[Saved data]
↓↓↓
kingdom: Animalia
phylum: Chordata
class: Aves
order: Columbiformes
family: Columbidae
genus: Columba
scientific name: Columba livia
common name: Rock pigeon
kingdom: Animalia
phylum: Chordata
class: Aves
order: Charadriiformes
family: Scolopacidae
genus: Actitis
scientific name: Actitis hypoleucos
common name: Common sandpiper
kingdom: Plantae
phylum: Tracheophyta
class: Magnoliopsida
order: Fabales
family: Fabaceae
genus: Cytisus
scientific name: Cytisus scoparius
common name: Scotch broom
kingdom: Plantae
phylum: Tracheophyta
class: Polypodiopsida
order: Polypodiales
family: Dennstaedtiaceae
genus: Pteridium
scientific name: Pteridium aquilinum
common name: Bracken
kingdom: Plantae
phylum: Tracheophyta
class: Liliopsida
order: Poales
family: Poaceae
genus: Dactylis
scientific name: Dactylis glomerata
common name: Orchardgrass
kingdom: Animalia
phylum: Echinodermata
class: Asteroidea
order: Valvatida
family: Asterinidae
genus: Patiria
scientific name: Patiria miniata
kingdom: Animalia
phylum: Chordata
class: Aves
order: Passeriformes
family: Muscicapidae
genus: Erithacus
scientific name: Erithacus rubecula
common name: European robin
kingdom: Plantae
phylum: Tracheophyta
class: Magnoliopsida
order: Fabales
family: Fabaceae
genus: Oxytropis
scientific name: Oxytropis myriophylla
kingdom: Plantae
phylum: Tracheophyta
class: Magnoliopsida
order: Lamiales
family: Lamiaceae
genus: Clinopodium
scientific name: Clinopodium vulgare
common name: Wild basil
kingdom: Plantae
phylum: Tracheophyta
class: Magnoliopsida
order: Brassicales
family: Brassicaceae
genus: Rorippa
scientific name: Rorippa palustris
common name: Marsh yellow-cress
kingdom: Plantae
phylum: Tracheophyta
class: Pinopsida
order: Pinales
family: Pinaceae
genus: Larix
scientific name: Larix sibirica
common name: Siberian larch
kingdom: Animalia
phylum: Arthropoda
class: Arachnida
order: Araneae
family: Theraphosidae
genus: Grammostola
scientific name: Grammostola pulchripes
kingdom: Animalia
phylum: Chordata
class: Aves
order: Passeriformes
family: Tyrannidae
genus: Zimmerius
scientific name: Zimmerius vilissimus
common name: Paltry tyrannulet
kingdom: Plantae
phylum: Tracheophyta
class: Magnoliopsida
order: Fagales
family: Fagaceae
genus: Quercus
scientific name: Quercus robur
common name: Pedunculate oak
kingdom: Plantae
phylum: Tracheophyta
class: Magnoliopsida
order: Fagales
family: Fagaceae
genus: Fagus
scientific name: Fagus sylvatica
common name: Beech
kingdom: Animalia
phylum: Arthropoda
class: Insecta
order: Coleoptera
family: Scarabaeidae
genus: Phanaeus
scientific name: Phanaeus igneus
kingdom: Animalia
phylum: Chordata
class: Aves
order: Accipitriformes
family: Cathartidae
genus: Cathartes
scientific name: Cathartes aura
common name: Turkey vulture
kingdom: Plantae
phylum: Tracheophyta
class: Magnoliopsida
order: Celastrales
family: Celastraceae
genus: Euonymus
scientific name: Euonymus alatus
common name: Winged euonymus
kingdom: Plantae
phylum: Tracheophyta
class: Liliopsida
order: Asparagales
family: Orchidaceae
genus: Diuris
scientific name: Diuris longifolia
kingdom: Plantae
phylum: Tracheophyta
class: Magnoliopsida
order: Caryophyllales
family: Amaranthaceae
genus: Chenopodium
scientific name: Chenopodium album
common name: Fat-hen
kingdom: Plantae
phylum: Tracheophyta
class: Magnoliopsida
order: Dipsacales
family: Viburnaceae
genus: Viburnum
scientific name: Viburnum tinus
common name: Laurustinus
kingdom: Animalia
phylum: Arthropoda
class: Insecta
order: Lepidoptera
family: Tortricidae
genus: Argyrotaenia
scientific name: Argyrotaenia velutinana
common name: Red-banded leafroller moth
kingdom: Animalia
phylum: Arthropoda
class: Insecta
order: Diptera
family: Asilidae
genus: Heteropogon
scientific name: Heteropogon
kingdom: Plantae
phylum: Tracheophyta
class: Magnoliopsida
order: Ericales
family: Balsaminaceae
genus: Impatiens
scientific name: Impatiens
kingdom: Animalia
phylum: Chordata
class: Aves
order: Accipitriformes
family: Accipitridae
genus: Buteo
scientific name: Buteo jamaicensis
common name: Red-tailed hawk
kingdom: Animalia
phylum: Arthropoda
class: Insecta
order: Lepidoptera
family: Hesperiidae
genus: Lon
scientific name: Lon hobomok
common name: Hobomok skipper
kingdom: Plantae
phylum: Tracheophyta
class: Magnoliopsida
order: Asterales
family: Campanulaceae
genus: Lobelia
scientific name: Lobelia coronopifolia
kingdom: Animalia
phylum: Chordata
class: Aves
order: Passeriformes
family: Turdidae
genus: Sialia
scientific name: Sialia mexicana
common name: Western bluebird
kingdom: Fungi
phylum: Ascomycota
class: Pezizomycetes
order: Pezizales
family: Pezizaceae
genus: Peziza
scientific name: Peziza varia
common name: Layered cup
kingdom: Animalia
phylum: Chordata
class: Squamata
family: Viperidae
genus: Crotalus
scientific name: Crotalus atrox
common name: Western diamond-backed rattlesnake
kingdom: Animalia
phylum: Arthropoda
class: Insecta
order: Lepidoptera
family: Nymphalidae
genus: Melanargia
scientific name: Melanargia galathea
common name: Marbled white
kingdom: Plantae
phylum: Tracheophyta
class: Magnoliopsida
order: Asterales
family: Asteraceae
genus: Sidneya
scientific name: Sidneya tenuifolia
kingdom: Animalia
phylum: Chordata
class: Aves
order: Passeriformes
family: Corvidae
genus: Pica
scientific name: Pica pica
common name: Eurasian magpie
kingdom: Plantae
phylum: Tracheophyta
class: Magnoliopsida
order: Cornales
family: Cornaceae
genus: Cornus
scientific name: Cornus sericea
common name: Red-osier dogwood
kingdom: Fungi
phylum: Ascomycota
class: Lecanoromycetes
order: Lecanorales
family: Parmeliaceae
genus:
↑↑↑
**EXERCISE TASK**
Print every line of the listing above without changing a single character.

**EXERCISE RESPONSE**
kingdom: Animalia
phylum: Chordata
class: Aves
order: Columbiformes
family: Columbidae
genus: Columba
scientific name: Columba livia
common name: Rock pigeon
kingdom: Animalia
phylum: Chordata
class: Aves
order: Charadriiformes
family: Scolopacidae
genus: Actitis
scientific name: Actitis hypoleucos
common name: Common sandpiper
kingdom: Plantae
phylum: Tracheophyta
class: Magnoliopsida
order: Fabales
family: Fabaceae
genus: Cytisus
scientific name: Cytisus scoparius
common name: Scotch broom
kingdom: Plantae
phylum: Tracheophyta
class: Polypodiopsida
order: Polypodiales
family: Dennstaedtiaceae
genus: Pteridium
scientific name: Pteridium aquilinum
common name: Bracken
kingdom: Plantae
phylum: Tracheophyta
class: Liliopsida
order: Poales
family: Poaceae
genus: Dactylis
scientific name: Dactylis glomerata
common name: Orchardgrass
kingdom: Animalia
phylum: Echinodermata
class: Asteroidea
order: Valvatida
family: Asterinidae
genus: Patiria
scientific name: Patiria miniata
kingdom: Animalia
phylum: Chordata
class: Aves
order: Passeriformes
family: Muscicapidae
genus: Erithacus
scientific name: Erithacus rubecula
common name: European robin
kingdom: Plantae
phylum: Tracheophyta
class: Magnoliopsida
order: Fabales
family: Fabaceae
genus: Oxytropis
scientific name: Oxytropis myriophylla
kingdom: Plantae
phylum: Tracheophyta
class: Magnoliopsida
order: Lamiales
family: Lamiaceae
genus: Clinopodium
scientific name: Clinopodium vulgare
common name: Wild basil
kingdom: Plantae
phylum: Tracheophyta
class: Magnoliopsida
order: Brassicales
family: Brassicaceae
genus: Rorippa
scientific name: Rorippa palustris
common name: Marsh yellow-cress
kingdom: Plantae
phylum: Tracheophyta
class: Pinopsida
order: Pinales
family: Pinaceae
genus: Larix
scientific name: Larix sibirica
common name: Siberian larch
kingdom: Animalia
phylum: Arthropoda
class: Arachnida
order: Araneae
family: Theraphosidae
genus: Grammostola
scientific name: Grammostola pulchripes
kingdom: Animalia
phylum: Chordata
class: Aves
order: Passeriformes
family: Tyrannidae
genus: Zimmerius
scientific name: Zimmerius vilissimus
common name: Paltry tyrannulet
kingdom: Plantae
phylum: Tracheophyta
class: Magnoliopsida
order: Fagales
family: Fagaceae
genus: Quercus
scientific name: Quercus robur
common name: Pedunculate oak
kingdom: Plantae
phylum: Tracheophyta
class: Magnoliopsida
order: Fagales
family: Fagaceae
genus: Fagus
scientific name: Fagus sylvatica
common name: Beech
kingdom: Animalia
phylum: Arthropoda
class: Insecta
order: Coleoptera
family: Scarabaeidae
genus: Phanaeus
scientific name: Phanaeus igneus
kingdom: Animalia
phylum: Chordata
class: Aves
order: Accipitriformes
family: Cathartidae
genus: Cathartes
scientific name: Cathartes aura
common name: Turkey vulture
kingdom: Plantae
phylum: Tracheophyta
class: Magnoliopsida
order: Celastrales
family: Celastraceae
genus: Euonymus
scientific name: Euonymus alatus
common name: Winged euonymus
kingdom: Plantae
phylum: Tracheophyta
class: Liliopsida
order: Asparagales
family: Orchidaceae
genus: Diuris
scientific name: Diuris longifolia
kingdom: Plantae
phylum: Tracheophyta
class: Magnoliopsida
order: Caryophyllales
family: Amaranthaceae
genus: Chenopodium
scientific name: Chenopodium album
common name: Fat-hen
kingdom: Plantae
phylum: Tracheophyta
class: Magnoliopsida
order: Dipsacales
family: Viburnaceae
genus: Viburnum
scientific name: Viburnum tinus
common name: Laurustinus
kingdom: Animalia
phylum: Arthropoda
class: Insecta
order: Lepidoptera
family: Tortricidae
genus: Argyrotaenia
scientific name: Argyrotaenia velutinana
common name: Red-banded leafroller moth
kingdom: Animalia
phylum: Arthropoda
class: Insecta
order: Diptera
family: Asilidae
genus: Heteropogon
scientific name: Heteropogon
kingdom: Plantae
phylum: Tracheophyta
class: Magnoliopsida
order: Ericales
family: Balsaminaceae
genus: Impatiens
scientific name: Impatiens
kingdom: Animalia
phylum: Chordata
class: Aves
order: Accipitriformes
family: Accipitridae
genus: Buteo
scientific name: Buteo jamaicensis
common name: Red-tailed hawk
kingdom: Animalia
phylum: Arthropoda
class: Insecta
order: Lepidoptera
family: Hesperiidae
genus: Lon
scientific name: Lon hobomok
common name: Hobomok skipper
kingdom: Plantae
phylum: Tracheophyta
class: Magnoliopsida
order: Asterales
family: Campanulaceae
genus: Lobelia
scientific name: Lobelia coronopifolia
kingdom: Animalia
phylum: Chordata
class: Aves
order: Passeriformes
family: Turdidae
genus: Sialia
scientific name: Sialia mexicana
common name: Western bluebird
kingdom: Fungi
phylum: Ascomycota
class: Pezizomycetes
order: Pezizales
family: Pezizaceae
genus: Peziza
scientific name: Peziza varia
common name: Layered cup
kingdom: Animalia
phylum: Chordata
class: Squamata
family: Viperidae
genus: Crotalus
scientific name: Crotalus atrox
common name: Western diamond-backed rattlesnake
kingdom: Animalia
phylum: Arthropoda
class: Insecta
order: Lepidoptera
family: Nymphalidae
genus: Melanargia
scientific name: Melanargia galathea
common name: Marbled white
kingdom: Plantae
phylum: Tracheophyta
class: Magnoliopsida
order: Asterales
family: Asteraceae
genus: Sidneya
scientific name: Sidneya tenuifolia
kingdom: Animalia
phylum: Chordata
class: Aves
order: Passeriformes
family: Corvidae
genus: Pica
scientific name: Pica pica
common name: Eurasian magpie
kingdom: Plantae
phylum: Tracheophyta
class: Magnoliopsida
order: Cornales
family: Cornaceae
genus: Cornus
scientific name: Cornus sericea
common name: Red-osier dogwood
kingdom: Fungi
phylum: Ascomycota
class: Lecanoromycetes
order: Lecanorales
family: Parmeliaceae
genus:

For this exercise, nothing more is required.